Classroom lesson · Festival · 🇺🇦 Ukraine

New Year and winter holidays

A long winter holiday with decorated trees, songs and family meals

A decorated New Year tree with lights and bright ornaments

Photo · Wikimedia Commons

What is it?

In Ukraine, the winter holiday season is long and joyful. Families decorate a tree (called a 'yalynka'), exchange presents, eat special meals, sing folk songs called 'kolyadky' and stay up late together. The big day many families celebrate is New Year - 31 December into 1 January.

Tell me more

The yalynka is the Ukrainian New Year tree - usually a fir or spruce. Families decorate it with coloured baubles, paper chains, lights and a star on top. Some families still use traditional decorations made from straw or paper, the way their grandparents did.

An important part of Ukrainian winter holidays is folk singing. Groups of children go from house to house singing kolyadky - traditional winter songs that have been sung for hundreds of years. The people in the house listen, often join in, and then give the singers sweets, biscuits, fruit or a few coins.

Families have a big late dinner on New Year's Eve. Tables are loaded with salads (especially one called 'olivye' made with potatoes, peas and pickles), varenyky, holubtsi (cabbage rolls stuffed with rice and meat), and lots of pies and cakes. At midnight, fireworks go off, everyone hugs and wishes each other a happy New Year.

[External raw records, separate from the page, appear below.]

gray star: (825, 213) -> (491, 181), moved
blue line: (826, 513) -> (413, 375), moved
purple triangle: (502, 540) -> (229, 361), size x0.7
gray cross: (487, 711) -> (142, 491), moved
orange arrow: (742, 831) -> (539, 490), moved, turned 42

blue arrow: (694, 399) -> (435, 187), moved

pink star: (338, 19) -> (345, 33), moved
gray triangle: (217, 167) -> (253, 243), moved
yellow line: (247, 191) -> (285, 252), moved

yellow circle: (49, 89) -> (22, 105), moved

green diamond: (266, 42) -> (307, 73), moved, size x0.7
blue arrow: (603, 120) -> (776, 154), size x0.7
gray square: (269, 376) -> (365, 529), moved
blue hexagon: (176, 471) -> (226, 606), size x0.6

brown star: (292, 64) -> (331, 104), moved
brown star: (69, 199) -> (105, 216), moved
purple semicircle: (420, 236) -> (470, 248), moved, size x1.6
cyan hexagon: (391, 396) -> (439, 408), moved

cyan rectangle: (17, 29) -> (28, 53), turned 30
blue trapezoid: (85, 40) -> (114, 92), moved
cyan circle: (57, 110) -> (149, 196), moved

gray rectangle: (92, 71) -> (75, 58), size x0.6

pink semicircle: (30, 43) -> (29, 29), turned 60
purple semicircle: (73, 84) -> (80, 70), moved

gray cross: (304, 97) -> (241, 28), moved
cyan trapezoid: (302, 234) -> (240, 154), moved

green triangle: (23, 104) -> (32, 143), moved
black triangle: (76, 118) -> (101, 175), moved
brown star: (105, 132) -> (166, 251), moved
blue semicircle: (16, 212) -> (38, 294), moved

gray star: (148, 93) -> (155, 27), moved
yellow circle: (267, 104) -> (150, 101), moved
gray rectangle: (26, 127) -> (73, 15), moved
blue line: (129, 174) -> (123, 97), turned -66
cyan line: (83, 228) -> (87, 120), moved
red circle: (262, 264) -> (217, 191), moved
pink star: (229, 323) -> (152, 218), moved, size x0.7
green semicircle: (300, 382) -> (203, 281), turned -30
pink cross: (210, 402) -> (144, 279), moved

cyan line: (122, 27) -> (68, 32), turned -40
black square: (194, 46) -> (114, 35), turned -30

Children in Ukraine also wait for a special winter character - sometimes called 'Did Moroz' (Grandfather Frost) - who brings small gifts. He wears a long blue or red coat with white fur trim and has a long white beard. He travels with his helper, Snigurochka - 'the Snow Maiden'.

In the classroom

Walk your class through this in 15 minutes.

Talk together

Discussion prompts

  1. 01What does your family do on the last night of the year?
  2. 02Going from house to house singing for treats is similar in many cultures - can you think of any?
  3. 03Why might songs and food be such a big part of winter celebrations all around the world?
Try this

Classroom activity

Write a class 'kolyadka' - just four lines, in any language - wishing the school good things in the year ahead. Then walk around the school in pairs, knocking on classroom doors, and singing your kolyadka. (Ask teachers first!) Bring a basket for any treats.